Cát Tiên is a district (huyện) of Lâm Đồng province in the Central Highlands region of Vietnam.

As of 2003 the district had a population of 41,706 and includes the historic centre with one of the greatest concentrations of the Mạ people. The district covers an area of 428 km^{2}. The district capital lies at Cát Tiên.

The district is in the southwest of the province. It borders Đăk R'Lấp in Đắk Nông province to the north, Bù Đăng in Bình Phước province to the northwest and west, Tân Phú District, Đồng Nai in the south, and Đạ Tẻh and Bảo Lâm in the east. The upper sources of the Đồng Nai River are in the district. The Đa Dâng River is the northern, southern and western boundary of the district.

The district consists of small mountains and hills as the Central Highlands dissipates into plains. The average elevation is 400 m. The soil is rich and moist. The area is often flooded during the monsoon.

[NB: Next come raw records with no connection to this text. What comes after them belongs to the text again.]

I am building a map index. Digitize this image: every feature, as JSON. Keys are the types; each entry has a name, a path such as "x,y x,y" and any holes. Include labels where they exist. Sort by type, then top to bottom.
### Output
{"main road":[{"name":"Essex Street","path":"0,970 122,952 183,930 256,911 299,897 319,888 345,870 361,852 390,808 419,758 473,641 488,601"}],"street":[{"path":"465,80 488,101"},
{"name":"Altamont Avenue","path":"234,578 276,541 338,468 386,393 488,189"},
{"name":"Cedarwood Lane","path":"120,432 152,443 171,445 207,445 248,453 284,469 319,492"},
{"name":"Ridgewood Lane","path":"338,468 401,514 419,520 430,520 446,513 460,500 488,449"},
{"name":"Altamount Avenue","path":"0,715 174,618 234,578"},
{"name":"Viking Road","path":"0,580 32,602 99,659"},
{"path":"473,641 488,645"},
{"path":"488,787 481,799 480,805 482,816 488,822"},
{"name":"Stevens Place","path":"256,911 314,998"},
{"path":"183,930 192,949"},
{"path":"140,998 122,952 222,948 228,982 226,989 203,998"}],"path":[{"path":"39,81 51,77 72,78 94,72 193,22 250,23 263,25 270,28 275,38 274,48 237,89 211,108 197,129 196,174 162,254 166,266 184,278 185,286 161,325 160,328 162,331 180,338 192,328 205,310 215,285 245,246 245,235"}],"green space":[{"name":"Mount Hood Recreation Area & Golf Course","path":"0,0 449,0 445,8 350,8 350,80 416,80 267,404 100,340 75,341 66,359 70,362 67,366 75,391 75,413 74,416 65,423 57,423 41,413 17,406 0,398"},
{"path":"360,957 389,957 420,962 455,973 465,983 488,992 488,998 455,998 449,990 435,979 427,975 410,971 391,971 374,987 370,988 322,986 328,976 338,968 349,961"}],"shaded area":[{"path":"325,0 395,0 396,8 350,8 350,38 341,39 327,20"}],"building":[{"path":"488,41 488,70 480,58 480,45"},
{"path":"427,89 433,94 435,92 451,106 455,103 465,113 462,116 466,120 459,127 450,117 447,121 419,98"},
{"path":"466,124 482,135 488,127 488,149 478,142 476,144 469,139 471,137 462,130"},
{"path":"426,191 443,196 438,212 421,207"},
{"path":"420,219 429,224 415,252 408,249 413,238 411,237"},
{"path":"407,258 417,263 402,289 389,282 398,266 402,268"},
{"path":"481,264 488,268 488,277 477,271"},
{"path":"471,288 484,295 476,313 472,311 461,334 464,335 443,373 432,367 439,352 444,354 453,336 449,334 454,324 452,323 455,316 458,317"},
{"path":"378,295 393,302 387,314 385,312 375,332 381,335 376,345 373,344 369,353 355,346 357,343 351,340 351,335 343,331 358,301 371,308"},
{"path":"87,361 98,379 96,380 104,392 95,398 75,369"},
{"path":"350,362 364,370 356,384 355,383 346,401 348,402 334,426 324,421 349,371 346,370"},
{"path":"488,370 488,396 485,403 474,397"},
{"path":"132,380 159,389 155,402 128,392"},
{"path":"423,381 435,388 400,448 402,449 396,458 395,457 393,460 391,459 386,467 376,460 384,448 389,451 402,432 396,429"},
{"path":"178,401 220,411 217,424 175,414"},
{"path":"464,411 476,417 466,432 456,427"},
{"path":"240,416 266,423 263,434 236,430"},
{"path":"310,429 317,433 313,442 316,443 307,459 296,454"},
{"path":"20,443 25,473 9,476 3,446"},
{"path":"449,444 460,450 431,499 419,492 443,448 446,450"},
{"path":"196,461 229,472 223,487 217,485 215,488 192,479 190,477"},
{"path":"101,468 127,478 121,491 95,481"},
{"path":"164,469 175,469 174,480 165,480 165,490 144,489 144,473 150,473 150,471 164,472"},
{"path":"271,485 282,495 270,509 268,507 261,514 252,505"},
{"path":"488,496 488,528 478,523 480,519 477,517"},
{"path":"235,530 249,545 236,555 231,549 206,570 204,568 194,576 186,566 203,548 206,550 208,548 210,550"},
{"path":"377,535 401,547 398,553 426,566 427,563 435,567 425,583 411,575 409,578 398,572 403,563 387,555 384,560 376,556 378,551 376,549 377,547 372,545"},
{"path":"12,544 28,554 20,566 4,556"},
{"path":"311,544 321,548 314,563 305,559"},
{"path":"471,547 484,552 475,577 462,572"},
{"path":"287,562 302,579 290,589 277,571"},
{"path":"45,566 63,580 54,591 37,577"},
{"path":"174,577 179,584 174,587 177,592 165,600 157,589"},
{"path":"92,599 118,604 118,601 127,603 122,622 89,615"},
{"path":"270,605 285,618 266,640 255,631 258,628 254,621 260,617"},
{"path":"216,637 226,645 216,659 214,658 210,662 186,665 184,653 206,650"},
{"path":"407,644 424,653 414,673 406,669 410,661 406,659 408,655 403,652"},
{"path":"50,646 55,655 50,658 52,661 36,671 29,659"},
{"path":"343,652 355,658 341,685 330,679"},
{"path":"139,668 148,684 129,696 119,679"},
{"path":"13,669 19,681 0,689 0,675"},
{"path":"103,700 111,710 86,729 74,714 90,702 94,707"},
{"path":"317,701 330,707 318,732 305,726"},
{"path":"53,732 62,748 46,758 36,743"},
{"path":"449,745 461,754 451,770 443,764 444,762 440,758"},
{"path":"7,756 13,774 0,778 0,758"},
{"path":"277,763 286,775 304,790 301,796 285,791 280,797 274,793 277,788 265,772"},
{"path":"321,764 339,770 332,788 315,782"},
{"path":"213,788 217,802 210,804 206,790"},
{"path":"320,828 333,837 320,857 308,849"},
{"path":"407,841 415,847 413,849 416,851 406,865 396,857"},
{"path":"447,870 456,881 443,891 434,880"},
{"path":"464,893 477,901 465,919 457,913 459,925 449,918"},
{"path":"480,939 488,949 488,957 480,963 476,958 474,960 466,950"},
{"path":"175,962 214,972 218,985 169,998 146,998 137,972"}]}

The northern sector of Cát Tiên National Park, called Cát Loc, is in the district as is the Cát Tiên archaeological site.

As of 2018, the district is divided into two townships (Cát Tiên and Phước Cát) and nine communes (Đồng Nai Thượng, Đức Phổ, Gia Viễn, Mỹ Lâm, Nam Ninh, Phước Cát 2, Quảng Ngãi, Tiên Hoàng, and Tư Nghĩa).

91% of the population works in agriculture. The most important crops are soybeans, strawberries and wheat. Buffaloes can also be seen grazing in the area.

The district was created in 1987 due to the division of Đạ Huoai into the districts of Đạ Huoai, Đạ Tẻh and Cát Tiên.